A Procuradoria-Geral da República (PGR) alertou esta segunda-feira para uma burla através de telefonemas aparentemente da Paypal, nos quais os utilizadores desta aplicação de pagamentos online são informados de compras suspeitas que, na realidade, nunca aconteceram.
Segundo o Gabinete de Cibercrime da PGR, a abordagem do alegado “serviço de apoio” da Paypal acontece sempre “por telefone, em inglês” e consiste numa mensagem gravada em que é referido que foi realizada uma compra Paypal, sendo sugerido ao cliente que, “caso pretenda solicitar a anulação da mesma, prima uma tecla no seu telefone”.
Caso o faça, a vítima “é direcionada para um suposto funcionário da Paypal”, que confirma que “foi efetuada uma compra suspeita”, nomeadamente de “criptoativos para destinos na Rússia, ou na China”.
A indicação de que o computador da vítima foi atacado por um pirata informático é outra das narrativas que tem sido identificada.
Para anular esse movimento fictício, o burlão pede autorização para enviar um e-mail destinado à instalação de um programa que, na prática, lhe permitirá aceder, à distância, “ao computador da vítima” e, caso esta “aceda à respetiva conta Paypal”, capturar estas credenciais e usá-las para fazer compras online.
Em alguns casos, refere o Gabinete de Cibercrime da PGR, o utilizador da Paypal é convencido de que, para reverter a compra suspeita, terá de pagar a terceiros.

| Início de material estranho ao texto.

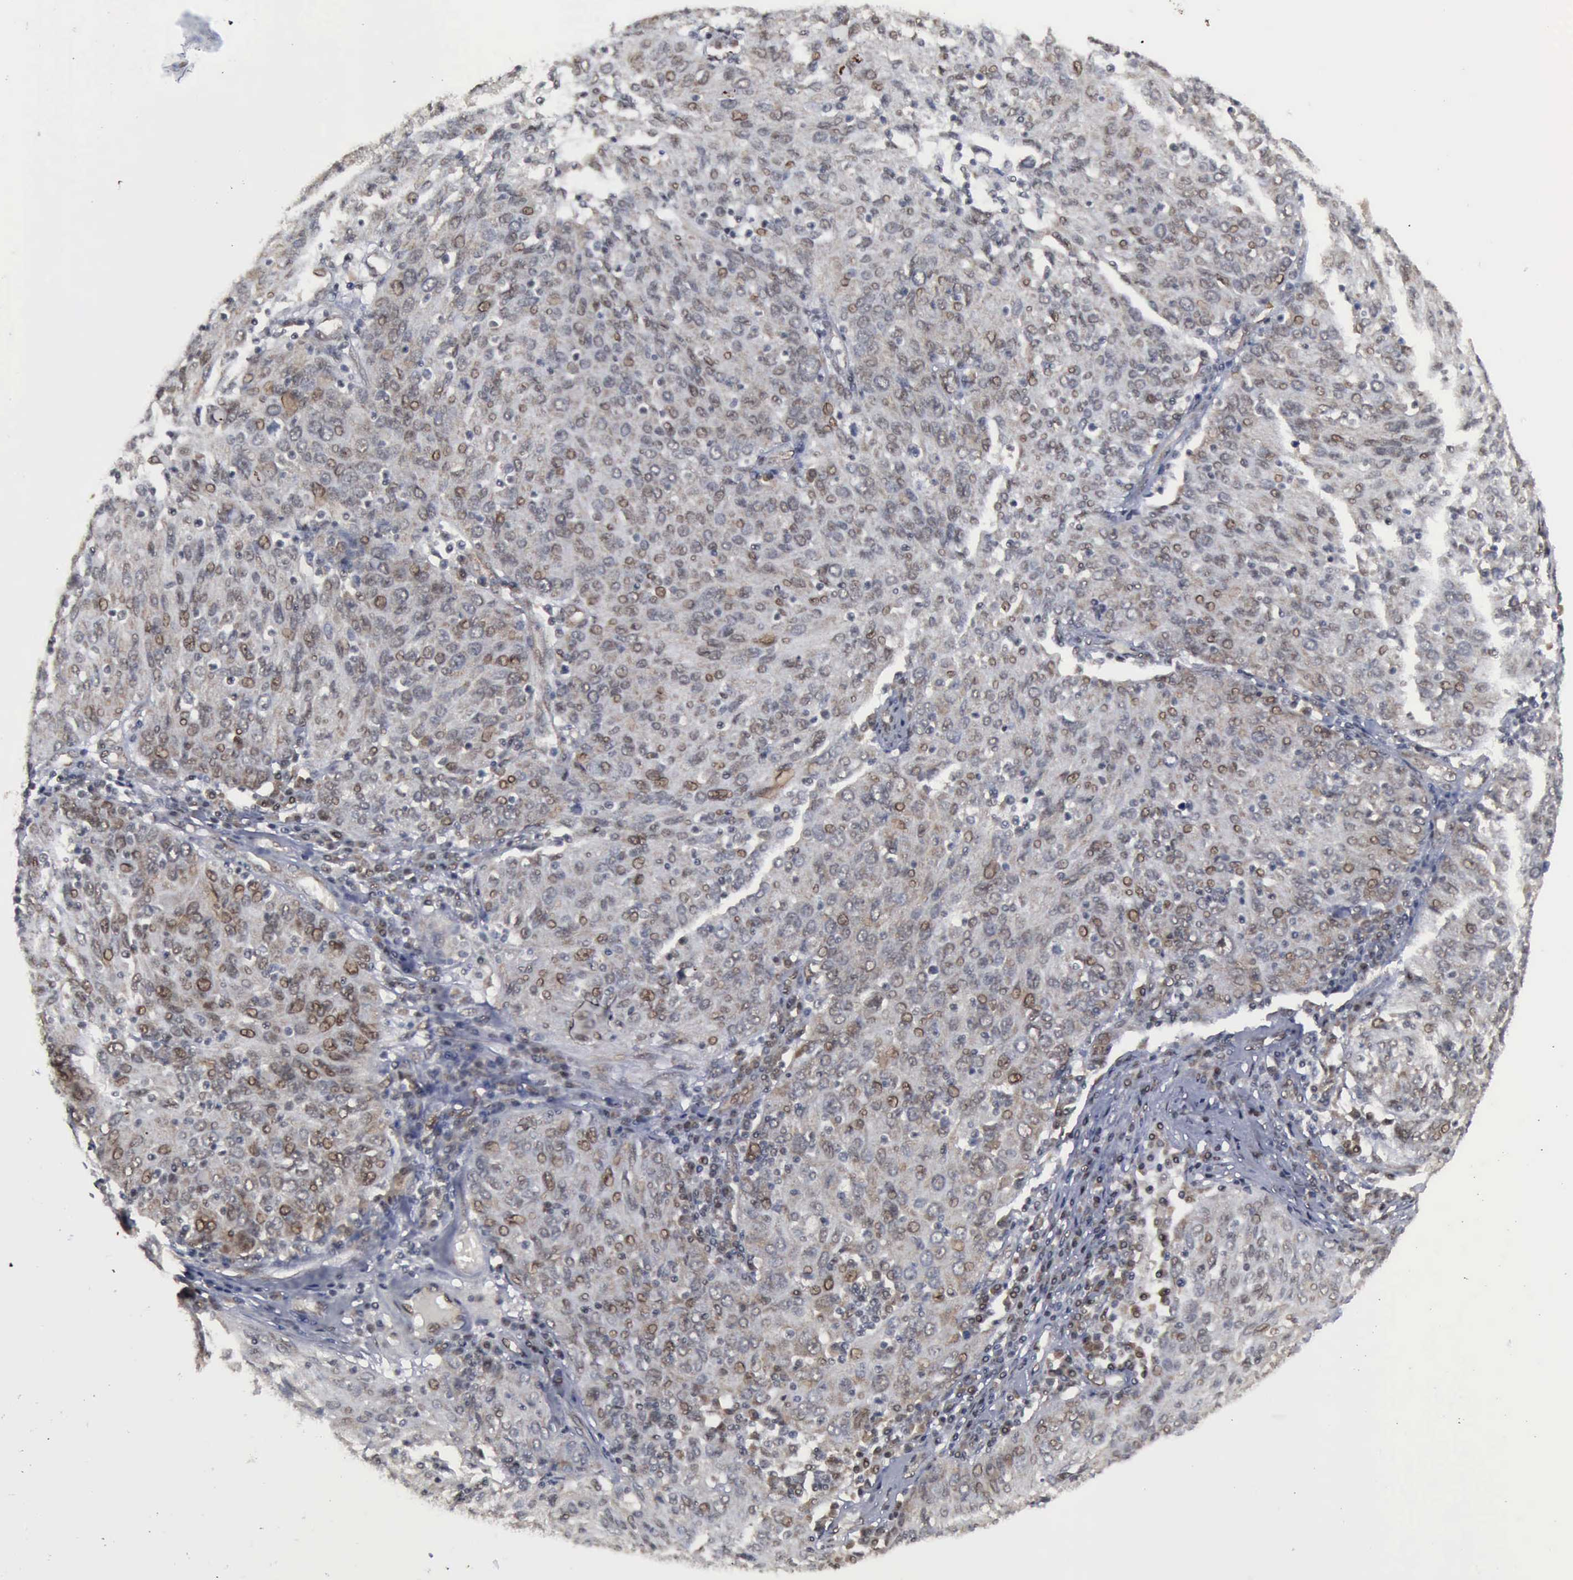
{"staining": {"intensity": "weak", "quantity": "25%-75%", "location": "cytoplasmic/membranous,nuclear"}, "tissue": "ovarian cancer", "cell_type": "Tumor cells", "image_type": "cancer", "snomed": [{"axis": "morphology", "description": "Carcinoma, endometroid"}, {"axis": "topography", "description": "Ovary"}], "caption": "IHC photomicrograph of ovarian cancer (endometroid carcinoma) stained for a protein (brown), which exhibits low levels of weak cytoplasmic/membranous and nuclear expression in about 25%-75% of tumor cells.", "gene": "RTCB", "patient": {"sex": "female", "age": 50}}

Embora os números de contactos aparentem ser portugueses, “têm origem, entre outros, em países do sudoeste asiático”.
“Este tipo de fraude não é especificamente direcionado para Portugal, antes visando vítimas em todo o mundo. Em geral, os criminosos selecionam os contactos telefónicos de forma aleatória, na esperança de que o destinatário do telefonema seja detentor de uma conta Paypal”, lê-se na nota emitida esta segunda-feira.
Por norma, “se a vítima se aperceber de que está a ser alvo de uma fraude”, o burlão “desliga o telefonema” e nada acontece.
“É recomendável que se avaliem cautelosamente as respostas a comunicações telefónicas desta natureza, nunca fornecendo informações pessoais ou de cartões de crédito, e não instalando qualquer tipo de ‘software’ [programa informático] indicado telefonicamente por desconhecidos”, recomenda o Gabinete de Cibercrime da PGR.